Paris trocou a ousadia e a grandiosidade da abertura por uma cerimônia de encerramento mal costurada, que oscilou entre o protocolar e o confuso.
O receio de uma polêmica semelhante à da festa inaugural, em que as referências à diversidade obrigaram o comitê organizador a negar a intenção de provocar, parece ter impactado o conteúdo do espetáculo no Stade de France, bem mais controlado e morno. O adjetivo serve inclusive para a aguardada participação do ator americano Tom Cruise.
O resultado: muitos atletas, jornalistas e espectadores saíram à francesa, sem assistir à apresentação final, a interpretação de "My Way" (canção consagrada por Frank Sinatra, mas composta por um francês, Claude François) pela cantora Yseult, e aos fogos de artifício.
Um dos momentos mais curiosos foi quando os atletas invadiram o palco, que representava o mapa-múndi. Estava previsto que ficassem em torno do palco, e não em cima dele. Pelos alto-falantes, os organizadores tiveram que pedir que descessem, para o espetáculo continuar, arrancando risos da plateia.
A quebra de protocolo por parte dos atletas acabou trazendo, ironicamente, um respiro de espontaneidade a um espetáculo engessado.
Depois de um início respeitoso da tradição das cerimônias de encerramento --entrada dos atletas, cerimônia do pódio da maratona feminina, execução do hino da Grécia, criadora das Olimpíadas--, veio o espetáculo do diretor de teatro Thomas Jolly.
Batizado "Records", o show durou meia hora e despertou aplausos educados do público, com suas referências herméticas ao nascimento dos Jogos modernos, em um congresso na universidade Sorbonne, em 1894. Gigantescos aros acrobáticos subiram ao céu, formando os anéis olímpicos e simbolizando o triunfo do ideal do barão Pierre de Coubertin.
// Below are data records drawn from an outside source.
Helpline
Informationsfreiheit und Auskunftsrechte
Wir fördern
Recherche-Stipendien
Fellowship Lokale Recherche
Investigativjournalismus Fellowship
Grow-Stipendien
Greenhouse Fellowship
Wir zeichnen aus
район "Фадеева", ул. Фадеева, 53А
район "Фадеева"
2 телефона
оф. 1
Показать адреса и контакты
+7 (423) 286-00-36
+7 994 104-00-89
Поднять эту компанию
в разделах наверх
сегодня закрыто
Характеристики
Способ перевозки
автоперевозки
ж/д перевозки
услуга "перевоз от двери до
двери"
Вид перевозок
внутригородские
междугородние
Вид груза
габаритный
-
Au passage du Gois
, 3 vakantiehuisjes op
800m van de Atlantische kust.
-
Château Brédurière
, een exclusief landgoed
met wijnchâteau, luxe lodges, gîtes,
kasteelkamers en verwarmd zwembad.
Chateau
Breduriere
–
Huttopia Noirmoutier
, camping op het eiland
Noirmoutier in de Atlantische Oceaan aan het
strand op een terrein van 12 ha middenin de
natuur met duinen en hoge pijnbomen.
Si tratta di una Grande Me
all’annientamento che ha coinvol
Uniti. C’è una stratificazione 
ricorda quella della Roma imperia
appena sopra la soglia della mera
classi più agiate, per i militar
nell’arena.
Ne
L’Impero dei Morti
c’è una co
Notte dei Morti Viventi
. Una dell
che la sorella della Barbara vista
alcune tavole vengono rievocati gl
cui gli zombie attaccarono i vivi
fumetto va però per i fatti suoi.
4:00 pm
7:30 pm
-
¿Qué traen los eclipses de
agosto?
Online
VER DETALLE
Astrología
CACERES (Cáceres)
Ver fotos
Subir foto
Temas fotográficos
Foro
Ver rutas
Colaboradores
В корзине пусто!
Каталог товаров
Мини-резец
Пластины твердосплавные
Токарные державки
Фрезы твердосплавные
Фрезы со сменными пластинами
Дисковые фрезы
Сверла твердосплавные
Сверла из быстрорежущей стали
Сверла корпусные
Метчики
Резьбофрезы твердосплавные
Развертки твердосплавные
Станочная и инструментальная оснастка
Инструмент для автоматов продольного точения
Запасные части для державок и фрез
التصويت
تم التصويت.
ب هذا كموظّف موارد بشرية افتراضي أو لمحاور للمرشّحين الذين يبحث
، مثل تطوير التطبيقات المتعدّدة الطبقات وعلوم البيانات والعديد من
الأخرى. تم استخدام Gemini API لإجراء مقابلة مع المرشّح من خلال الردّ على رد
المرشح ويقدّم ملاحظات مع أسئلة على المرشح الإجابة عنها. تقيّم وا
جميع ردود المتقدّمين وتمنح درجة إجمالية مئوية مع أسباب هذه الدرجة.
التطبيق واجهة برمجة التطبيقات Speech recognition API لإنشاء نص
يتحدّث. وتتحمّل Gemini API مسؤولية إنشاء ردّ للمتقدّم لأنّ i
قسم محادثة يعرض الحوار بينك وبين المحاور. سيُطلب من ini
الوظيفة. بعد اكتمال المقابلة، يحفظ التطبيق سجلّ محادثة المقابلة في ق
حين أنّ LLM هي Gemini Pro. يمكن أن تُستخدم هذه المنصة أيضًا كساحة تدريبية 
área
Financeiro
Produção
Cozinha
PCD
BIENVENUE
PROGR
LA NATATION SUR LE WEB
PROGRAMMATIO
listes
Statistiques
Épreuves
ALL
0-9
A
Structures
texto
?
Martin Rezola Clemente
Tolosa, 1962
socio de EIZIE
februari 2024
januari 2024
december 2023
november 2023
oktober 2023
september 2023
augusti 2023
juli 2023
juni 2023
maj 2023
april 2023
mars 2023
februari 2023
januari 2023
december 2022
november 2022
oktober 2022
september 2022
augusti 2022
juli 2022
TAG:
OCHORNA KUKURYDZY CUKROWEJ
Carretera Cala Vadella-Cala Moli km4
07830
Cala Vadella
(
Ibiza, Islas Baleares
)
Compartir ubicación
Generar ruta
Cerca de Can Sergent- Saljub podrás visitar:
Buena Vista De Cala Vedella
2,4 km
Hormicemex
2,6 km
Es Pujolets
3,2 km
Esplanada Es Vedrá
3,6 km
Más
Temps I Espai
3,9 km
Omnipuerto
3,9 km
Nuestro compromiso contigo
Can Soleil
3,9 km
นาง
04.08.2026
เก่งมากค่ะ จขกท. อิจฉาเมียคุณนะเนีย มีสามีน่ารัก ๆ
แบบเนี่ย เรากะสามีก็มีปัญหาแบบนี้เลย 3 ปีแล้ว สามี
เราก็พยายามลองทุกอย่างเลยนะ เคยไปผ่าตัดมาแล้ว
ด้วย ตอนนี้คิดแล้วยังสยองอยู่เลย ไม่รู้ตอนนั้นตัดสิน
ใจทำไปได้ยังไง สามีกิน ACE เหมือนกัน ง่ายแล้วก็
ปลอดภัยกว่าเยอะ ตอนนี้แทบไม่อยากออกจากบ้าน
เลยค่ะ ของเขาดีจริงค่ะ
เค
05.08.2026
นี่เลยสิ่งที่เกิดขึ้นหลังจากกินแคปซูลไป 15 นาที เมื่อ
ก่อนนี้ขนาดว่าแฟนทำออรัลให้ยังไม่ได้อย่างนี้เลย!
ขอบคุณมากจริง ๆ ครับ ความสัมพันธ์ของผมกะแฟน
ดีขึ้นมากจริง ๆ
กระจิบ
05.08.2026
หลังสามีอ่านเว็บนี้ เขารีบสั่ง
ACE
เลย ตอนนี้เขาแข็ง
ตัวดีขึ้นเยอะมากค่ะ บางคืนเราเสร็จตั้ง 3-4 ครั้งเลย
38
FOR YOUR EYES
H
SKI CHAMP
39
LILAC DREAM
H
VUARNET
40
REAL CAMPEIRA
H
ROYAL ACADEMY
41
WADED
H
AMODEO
O trecho da cerimônia que mais empolgou o público francês, paradoxalmente, foram os discursos do presidente de Paris-2024, Tony Estanguet, e do presidente do Comitê Olímpico Internacional, Thomas Bach.
"Vocês nos lembram que estamos vivos. Precisamos muito disso", disse Estanguet, que citou os recordes da olimpíada --inclusive o de pedidos de casamento de atletas. Bach louvou a resiliência dos atletas em um mundo cheio de guerras e não resistiu a um trocadilho infame, qualificando os Jogos de "Sena-sacionais".
A transição de Paris para Los Angeles também ocorreu aos solavancos. Começou com o tradicional: a prefeita de Paris, Anne Hidalgo, entregando a bandeira olímpica para sua par americana, Karen Bass. Simone Biles também apareceu no palco, mas sua participação limitou-se a segurar o pavilhão enquanto Tom Cruise descia de rapel do teto do estádio.
O astro de "Missão Impossível", assediado pelos atletas, subiu ao palco, pegou a bandeira da ginasta e deixou o estádio em uma moto. Uma concessão e tanto para a cidade que construiu quase 500 km de ciclovia e se vendeu como palco mais sustentável da história dos Jogos.
A atenção então foi para os telões, com Cruise logo sumindo, e a bandeira olímpica viajando até pontos icônicos da cidade californiana pelas mãos de nomes antigos e novos do esporte americano --como Michael Johnson, quatro ouros no atletismo de Barcelona-1992 a Sydney-2000, e Jagger Eaton, um bronze no skate em Paris.
Enquanto Red Hot Chili Peppers, Billie Eilish e Snoop Dogg embalavam um pequeno público diante de um posto de salva-vidas estilizado em uma praia de Los Angeles, o do Stade de France começava a deixar as arquibancadas. Atletas, há muito, fugiam por um portão lateral pouco iluminado.
Como na abertura, muito prejudicada pela chuva, a transição entre o ao vivo do estádio e a transmissão nos telões não funcionava. O espetáculo só voltou ao Stade de France e ao normal quando Léon Marchand subiu ao palco com a chama olímpica. O show havia começado horas antes, com o astro da natação francesa, de terno, gravata e óculos escuros, coletando o símbolo em uma pequena lanterna no Jardim das Tulherias --o balão com a pira olímpica sempre foi só um cenário.
Apenas mais uma parte desconjuntada da festa francesa. O aperitivo de Los Angeles não fez melhor.